• [The task] Would you please copy the entries exactly, leaving every picture aside?

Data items
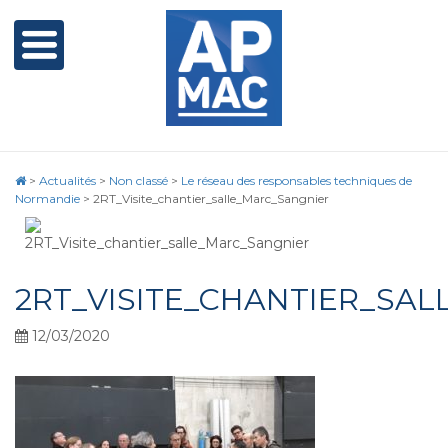
>
Actualités
>
Non classé
>
Le réseau des responsables techniques de
Normandie
>
2RT_Visite_chantier_salle_Marc_Sangnier
2RT_VISITE_CHANTIER_SA
12/03/2020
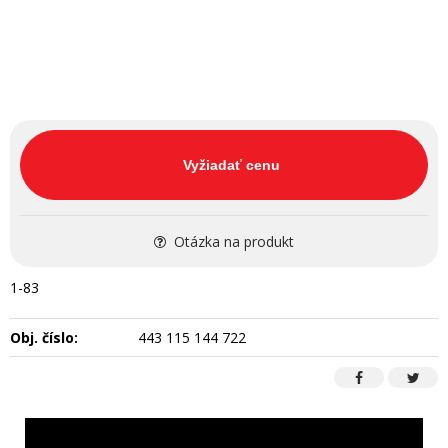
Vyžiadať cenu
Otázka na produkt
1-83
Obj. číslo:
443 115 144 722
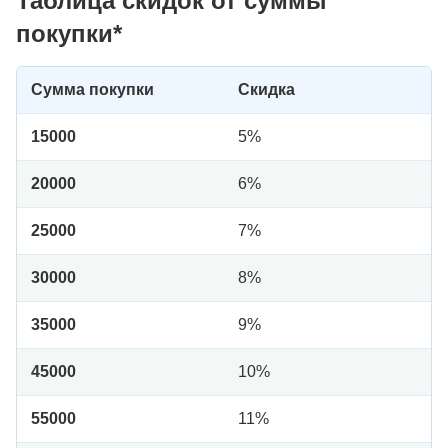
Таблица скидок от суммы
покупки*
Сумма покупки
Скидка
15000
5%
20000
6%
25000
7%
30000
8%
35000
9%
45000
10%
55000
11%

• [Exercise result]
>
Actualités
>
Non classé
>
Le réseau des responsables techniques de
Normandie
>
2RT_Visite_chantier_salle_Marc_Sangnier
2RT_VISITE_CHANTIER_SA
12/03/2020
Vyžiadať cenu
Otázka na produkt
1-83
Obj. číslo:
443 115 144 722
Таблица скидок от суммы
покупки*
Сумма покупки
Скидка
15000
5%
20000
6%
25000
7%
30000
8%
35000
9%
45000
10%
55000
11%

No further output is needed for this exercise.